Pirapan Salirathavibhaga, who represents the government, has been voted chairman of the House extraordinary committee to pave the way for constitution amendment.
The prime minister's new adviser beat Pokin Palakul, the nominee of the seven-party opposition, in a 25-19 vote.
The 49-member committee met for the first time on Tuesday. It was initially chaired by Pongthep Thepkarnchana of the opposition Pheu Thai Party, who is the most senior member, before the meeting chose the chairman.
The committee is tasked with deciding how to best amend the 2017 charter, which makes changes very difficult by requiring 84 of 250 senators handpicked by the National Council for Peace and Order to approve it in two of three readings, a tall order given the Senate's voting records and the fact that it has vested interest in the amendment — the opposition is pushing for change to the way senators come to office.
Charter amendment is a key agenda of the opposition which sees many flaws in it. The coalition government grudgingly went along with it and made it one of its key policies, mainly because it was one of the electoral pledges of the coalition Democrat Party.
Pirapan Salirathavibhaga becomes the chairman of the House Committee on charter amendment guidelines. (Photo by Wichan Charoenkiartpakun)
Mr Pirapan, a former leader candidate of the Democrat Party, resigned from the party this month. Days later, he was named adviser to the prime minister and had since been touted to take the helm of the key committee on behalf of the government.
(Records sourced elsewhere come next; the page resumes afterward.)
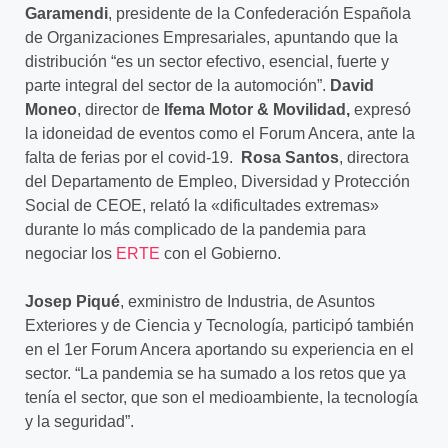
Garamendi
, presidente de la Confederación Española
de Organizaciones Empresariales, apuntando que la
distribución “es un sector efectivo, esencial, fuerte y
parte integral del sector de la automoción”.
David
Moneo
, director de
Ifema
Motor & Movilidad,
expresó
la idoneidad de eventos como el Forum Ancera, ante la
falta de ferias por el covid-19.
Rosa Santos
, directora
del
Departamento de Empleo, Diversidad y Protección
Social de CEOE, relató la «dificultades extremas»
durante lo más complicado de la pandemia para
negociar los
ERTE
con el Gobierno.
Josep Piqué
, exministro de Industria, de Asuntos
Exteriores y de Ciencia y Tecnología
,
participó también
en el 1er Forum Ancera aportando su experiencia en el
sector. “La pandemia se ha sumado a los retos que ya
tenía el sector, que son el medioambiente, la tecnología
y la seguridad”.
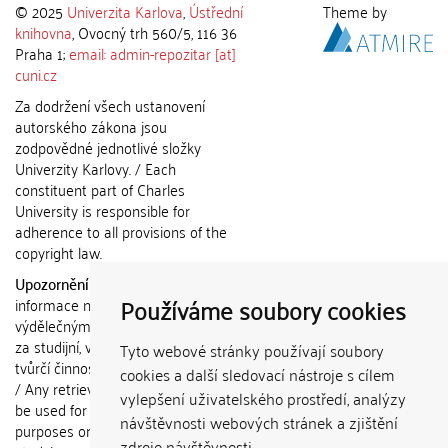
© 2025
Univerzita Karlova
,
Ústřední
Theme by
knihovna
, Ovocný trh 560/5, 116 36
Praha 1;
email: admin-repozitar [at]
cuni.cz
Za dodržení všech ustanovení
autorského zákona jsou
zodpovědné jednotlivé složky
Univerzity Karlovy. / Each
constituent part of Charles
University is responsible for
adherence to all provisions of the
copyright law.
Upozornění / Notice:
Získané
Používáme soubory cookies
informace nemohou být použity k
výdělečným účelům nebo vydávány
za studijní, vědeckou nebo jinou
Tyto webové stránky používají soubory
tvůrčí činnost jiné osoby než autora.
cookies a další sledovací nástroje s cílem
/ Any retrieved information shall not
vylepšení uživatelského prostředí, analýzy
be used for any commercial
návštěvnosti webových stránek a zjištění
purposes or claimed as results of
zdroje návštěvnosti.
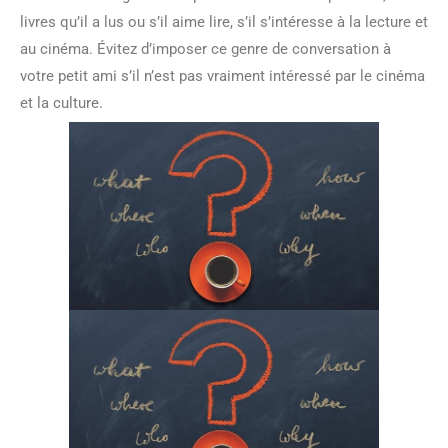
livres qu’il a lus ou s’il aime lire, s’il s’intéresse à la lecture et
au cinéma. Évitez d’imposer ce genre de conversation à
votre petit ami s’il n’est pas vraiment intéressé par le cinéma
et la culture.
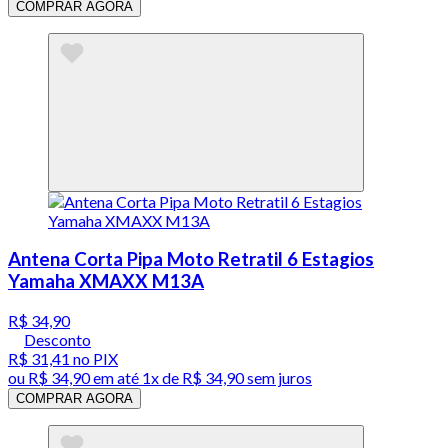
COMPRAR AGORA
Antena Corta Pipa Moto Retratil 6 Estagios
Yamaha XMAXX M13A
R$ 34,90
Desconto
R$ 31,41
no PIX
ou
R$ 34,90
em até 1x de
R$ 34,90
sem juros
COMPRAR AGORA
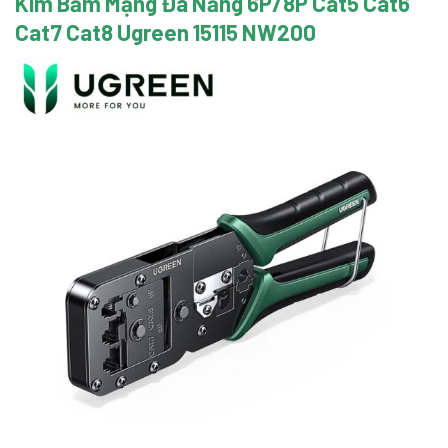
Kìm Bấm Mạng Đa Năng 6P/8P Cat5 Cat6
Cat7 Cat8 Ugreen 15115 NW200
Mr Pokin said after the meeting the opposition committee members would replace the chapter on constitution amendment with the one requiring the setup of a constitution drafting council to rewrite the charter.
"We have already drafted [the chapter] and will propose it to the committee. I believe the committee's members from the government, the government itself, Prime Minister and Defence Minister Prayut Chan-o-cha, as well as senators, would agree to it in the best interest of the country."
Since the change is simply to open the door for a council yet to be set up to rewrite it, Mr Pokin said the opposition had no way of knowing what changes would be made but he believes it would be for the better.
He added the rewriting would take eight months and Chapter 1 on General Provisions and Chapter 2 on the King would not be changed. "In any case, the committee's work will not be for nothing," he added.
Udom Rathamarit, one of the committee members who co-wrote the 2017 charter, said after talking with Meechai Ruchupan, chairman of the 2017 constitution drafting committee, he agreed to join the House committee so he could explain the intentions of the 2017 charter to the members.
He added this was only an early stage and the committee's job was to study the best way to amend it, not what changes were to be made by section.
"To amend it, the  charter requires approval from the Senate and then a referendum will be held to ask people's consent before by-section amendments can be made or the constitution drafting could be set up," he said.
Opposition parties, along with academics and some organisations, have been campaigning for the amendment for several months. In their view, despite resistance in Parliament, changes can be made if the public strongly supports it, as was the case with the 1997 constitution. They also want the constitution drafting council to be fully elected.